Mesenchymal stem cells (MSCs) are multipotent, self-renewing cells that can be found in almost all postnatal organs and tissues. The main functional characteristics of MSCs are their immunomodulatory ability, capacity for self-renewal, and differentiation into mesodermal tissues. The ability of MSCs to differentiate into several cell types, including muscle, brain, vascular, skin, cartilage, and bone cells, makes them attractive as therapeutic agents for a number of diseases including complications of diabetes mellitus. We review here the potential of MSCs as new therapeutic agents in the treatment of diabetic cardiomyopathy, diabetic nephropathy, diabetic polyneuropathy, diabetic retinopathy, and diabetic wounds.
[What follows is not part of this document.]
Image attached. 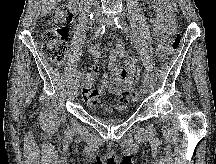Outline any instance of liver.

Also, in this review we discuss the current limitations for MSCs therapy in humans.

Figure 1

Effects of transplanted MSCs on diabetic cardiomyopathy. (a) MSCs increase the activity of MMP-2 and decrease the activity of MMP-9 and attenuate cardiac remodeling. (b) MSCs produce VEGF, IGF-1, AM, HGF and stimulate myogenesis and angiogenesis in damaged myocardium. (c) Through differentiation into cardiomyocytes and vascular endothelial cells, MSCs improve myocardial perfusion and myocardium regeneration. Abbreviations: AM, adrenomedullin; HGF, hepatocyte growth factor; IGF-1, insulin-like growth factor-1; MMP, matrix metalloproteinase; MSC, mesenchymal stem cell; VEGF, vascular endothelial growth factor.

Figure 2

Effects of MSCs treatment on diabetic polyneuropathy. Four weeks after intramuscular injection, MSCs settled in the gap between muscle fibers, through production of bFGF and VEGF, induces neovascularization and support regeneration of neural cells that results with improvement of diabetic polyneuropathy. Abbreviations: bFGF, basic fibroblast growth factor; MSC, mesenchymal stem cell; VEGF, vascular endothelial growth factor.